- [SELECTED EXTRACT]
━━━━
WASHINGTON-The wireless industry scored big legal victories on the health front last week as the
Supreme Court put strict limits on the admissibility of expert testimony in product liability cases and declined to review
a lower court’s dismissal of a class-action lawsuit against Motorola Inc. for not warning consumers about alleged
dangers from mobile phone radiation.
The high court’s 8-1 ruling potentially has huge implications for mobile
phone manufacturers, like Motorola, which have faced a slew of lawsuits since 1993 on whether mobile phones cause
brain cancer or other diseases.
At the core of the controversy are conflicting claims from experts-scientific and non-
scientific alike-about what radio-frequency research proves or disproves regarding the safety of mobile phones.
In
last week’s ruling, the Supreme Court said the same strict standards that govern scientific testimony also should apply
to testimony of non-scientific witnesses.
━━━━
[Entries taken from a collection]
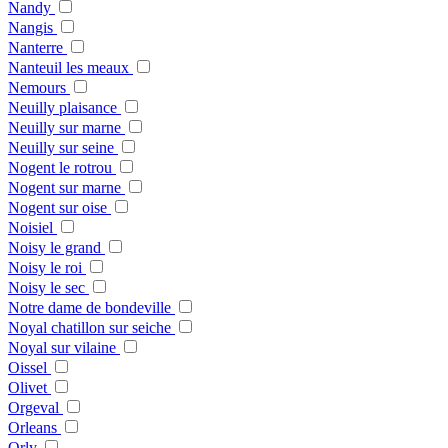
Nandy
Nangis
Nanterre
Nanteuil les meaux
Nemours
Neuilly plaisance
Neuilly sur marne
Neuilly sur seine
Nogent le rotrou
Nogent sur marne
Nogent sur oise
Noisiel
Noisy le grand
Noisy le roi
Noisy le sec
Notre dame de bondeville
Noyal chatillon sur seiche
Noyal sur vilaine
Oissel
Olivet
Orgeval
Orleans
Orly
━━━━
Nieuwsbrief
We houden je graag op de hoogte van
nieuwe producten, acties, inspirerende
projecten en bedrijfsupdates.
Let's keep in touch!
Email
━━━━
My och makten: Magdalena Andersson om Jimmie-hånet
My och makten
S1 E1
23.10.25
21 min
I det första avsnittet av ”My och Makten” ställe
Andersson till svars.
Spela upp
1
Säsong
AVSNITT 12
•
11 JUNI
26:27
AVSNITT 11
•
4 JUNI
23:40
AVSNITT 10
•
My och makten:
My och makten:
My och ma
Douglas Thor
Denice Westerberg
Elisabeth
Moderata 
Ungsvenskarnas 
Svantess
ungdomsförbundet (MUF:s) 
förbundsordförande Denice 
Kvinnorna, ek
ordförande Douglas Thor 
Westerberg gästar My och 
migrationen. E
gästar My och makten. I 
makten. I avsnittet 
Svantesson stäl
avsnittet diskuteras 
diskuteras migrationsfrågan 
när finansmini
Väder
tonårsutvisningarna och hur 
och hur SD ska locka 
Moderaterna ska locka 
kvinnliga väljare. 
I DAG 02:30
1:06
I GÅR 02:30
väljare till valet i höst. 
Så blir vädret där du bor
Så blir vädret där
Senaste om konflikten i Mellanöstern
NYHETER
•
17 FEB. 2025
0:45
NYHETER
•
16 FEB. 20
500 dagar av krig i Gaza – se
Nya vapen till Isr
━━━━
- [WORK TO BE COMPLETED]
List everything the news extract about mobile phone lawsuits reports the Supreme Court did or said.

- [THE COMPLETED TASK]
- Put strict limits on the admissibility of expert testimony in product liability cases
- Declined to review a lower court's dismissal of a class-action lawsuit against Motorola Inc. for not warning consumers about alleged dangers from mobile phone radiation
- Said the same strict standards that govern scientific testimony also should apply to testimony of non-scientific witnesses